** DIRECTIVE **
Search the data for "customer" and copy every matching line.

Extracted page text data
• • • • •

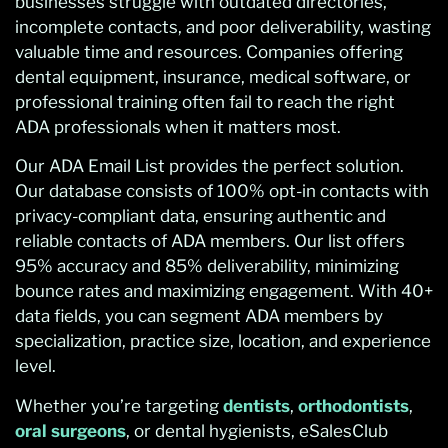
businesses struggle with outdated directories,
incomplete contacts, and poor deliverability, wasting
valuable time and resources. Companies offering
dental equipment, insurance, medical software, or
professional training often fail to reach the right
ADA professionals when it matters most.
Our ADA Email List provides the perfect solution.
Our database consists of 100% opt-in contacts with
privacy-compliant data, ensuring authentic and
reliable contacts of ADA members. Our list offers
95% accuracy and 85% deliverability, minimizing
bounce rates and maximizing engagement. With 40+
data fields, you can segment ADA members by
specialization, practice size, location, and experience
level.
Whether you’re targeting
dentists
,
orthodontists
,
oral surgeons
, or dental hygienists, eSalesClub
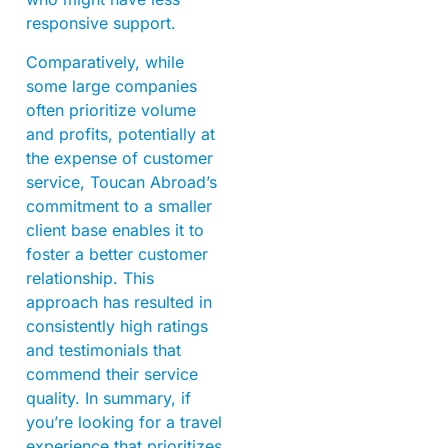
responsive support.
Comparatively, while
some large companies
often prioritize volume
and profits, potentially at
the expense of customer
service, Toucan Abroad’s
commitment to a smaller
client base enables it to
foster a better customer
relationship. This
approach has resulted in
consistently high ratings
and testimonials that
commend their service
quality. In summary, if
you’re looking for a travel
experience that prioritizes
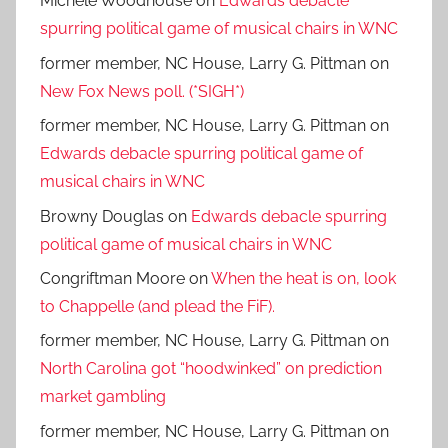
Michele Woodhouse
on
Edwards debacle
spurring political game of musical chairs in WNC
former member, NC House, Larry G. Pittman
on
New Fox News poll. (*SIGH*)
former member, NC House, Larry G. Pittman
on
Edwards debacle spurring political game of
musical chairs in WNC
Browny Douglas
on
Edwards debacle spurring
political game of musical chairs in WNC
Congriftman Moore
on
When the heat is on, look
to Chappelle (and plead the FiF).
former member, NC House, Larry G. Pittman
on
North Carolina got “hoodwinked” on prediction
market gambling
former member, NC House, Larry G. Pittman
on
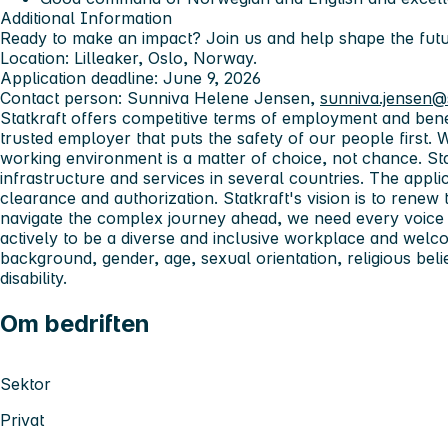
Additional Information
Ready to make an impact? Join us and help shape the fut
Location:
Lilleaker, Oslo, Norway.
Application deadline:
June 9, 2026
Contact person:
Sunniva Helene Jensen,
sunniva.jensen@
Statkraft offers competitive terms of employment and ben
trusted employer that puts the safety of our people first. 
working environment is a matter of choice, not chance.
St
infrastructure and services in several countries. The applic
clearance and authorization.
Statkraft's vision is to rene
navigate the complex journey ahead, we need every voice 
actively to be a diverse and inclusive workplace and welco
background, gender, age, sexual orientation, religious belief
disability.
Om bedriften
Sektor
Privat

• • • • •

** OUTPUT **
the expense of customer
foster a better customer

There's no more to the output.